According to a story in the Los Angeles Times, "Shapiro and his partner decided to go direct to download after they were unable to find an attractive deal for theatrical release."

A senior VP at AOL was blunt about Time Warner's motives in doing the direct-to-download release of Incubus. AOL wants to promote its Red site, which will be relaunched as an open Internet site (b-red.com) starting October 17. At present, AOL Red is part of AOL's subscription service and attracts about four million teens a month.

This is not the first direct-to-download release. Google Video premiered the independent film Waterborne earlier this year. The movie only sold three hundred copies at $3.99 per download. The director of Waterborne, Ben Rekhi, complained that Google didn't provide the promotion it had promised for the film and that Google's video service was difficult to use.

Google refused to comment on Waterborne or Rekhi's complaints beyond saying "it believes that Google Video is an effective way for video creators to distribute and promote their films and shows."

I've blogged extensively about Mark Cuban's experiments with "simultaneous release," another speculative venture into service delivery systems. In January, 2006, Cuban released the Steven Soderbergh film Bubble in his Landmark Theatres, on his cable station and on DVD at approximately the same time (the DVD was released on the following Tuesday, the traditional DVD release date). According to Wired News, Bubble did just $70,664 at the box office during its opening weekend, with an anemic $2,208 per-screen average.

Soderbergh and Cuban have an agreement through which they plan five more films which will be given the simultaneous release treatment.

Cuban encountered a lot of resistance to his idea. Leading the pack were theatre owners who see simultaneous release as a huge threat to their box office profits. However, there was strong resistance from another quarter as well.

Hollywood has established an artificial delay that slows the release of first-run films onto cable television. Called the "video window," it ensures a 45-day delay between the date the film's DVD is released for sale and the date the film is made available for pay-for-view cable television. The delay before the film is made available for subscription cable (like HBO) is four months from the date the DVD is released.
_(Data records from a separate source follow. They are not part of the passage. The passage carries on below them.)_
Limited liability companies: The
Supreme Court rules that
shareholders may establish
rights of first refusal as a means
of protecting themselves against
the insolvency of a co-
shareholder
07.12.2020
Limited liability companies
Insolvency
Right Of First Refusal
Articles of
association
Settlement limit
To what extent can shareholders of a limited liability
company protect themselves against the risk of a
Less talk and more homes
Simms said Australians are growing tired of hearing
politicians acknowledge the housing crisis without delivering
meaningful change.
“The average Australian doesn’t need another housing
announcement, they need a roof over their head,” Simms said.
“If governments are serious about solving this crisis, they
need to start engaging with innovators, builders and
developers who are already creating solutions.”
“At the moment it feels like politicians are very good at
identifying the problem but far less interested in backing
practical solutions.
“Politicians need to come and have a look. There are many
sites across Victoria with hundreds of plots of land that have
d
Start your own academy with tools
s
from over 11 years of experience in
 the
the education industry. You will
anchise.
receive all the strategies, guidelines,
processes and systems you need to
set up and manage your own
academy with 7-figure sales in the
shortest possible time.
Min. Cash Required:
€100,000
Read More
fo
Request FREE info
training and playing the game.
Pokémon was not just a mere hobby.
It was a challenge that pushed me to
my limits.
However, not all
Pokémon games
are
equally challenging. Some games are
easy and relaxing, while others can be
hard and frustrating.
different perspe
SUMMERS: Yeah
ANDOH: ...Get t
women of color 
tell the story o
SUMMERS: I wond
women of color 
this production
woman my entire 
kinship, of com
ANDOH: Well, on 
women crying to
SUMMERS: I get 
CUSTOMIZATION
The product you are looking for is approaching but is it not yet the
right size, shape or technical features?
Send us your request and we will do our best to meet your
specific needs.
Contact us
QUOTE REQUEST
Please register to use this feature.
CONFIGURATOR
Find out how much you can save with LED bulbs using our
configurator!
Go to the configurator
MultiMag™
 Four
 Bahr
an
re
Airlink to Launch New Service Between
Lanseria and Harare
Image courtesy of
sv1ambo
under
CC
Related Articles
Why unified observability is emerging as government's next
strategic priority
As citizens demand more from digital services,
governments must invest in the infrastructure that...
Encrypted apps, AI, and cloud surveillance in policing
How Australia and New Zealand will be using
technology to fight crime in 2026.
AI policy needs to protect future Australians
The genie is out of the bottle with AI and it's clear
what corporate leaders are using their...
In an October article in Slate magazine, Edward Jay Epstein claimed the video window was forced on Hollywood by Wal-Mart, which did not want any competition for its DVD sales. Since Wal-Mart provides studios with more than one third of their DVD revenue, no one has wanted to challenge Wal-Mart (see my blog on The Cuban Revolution 10/30/05).

I reported last Saturday that Wal-Mart "appears to be preparing an online movie download service to compete with the services just announced by Apple Computer Inc. and Amazon.com, Inc." (Investrend).

If Wal-Mart, the largest retailer of DVDs, is prepared to shift their business to online downloads, it's just a matter of time before the entire film industry moves in this direction.

Can books and the publishing industry be far behind?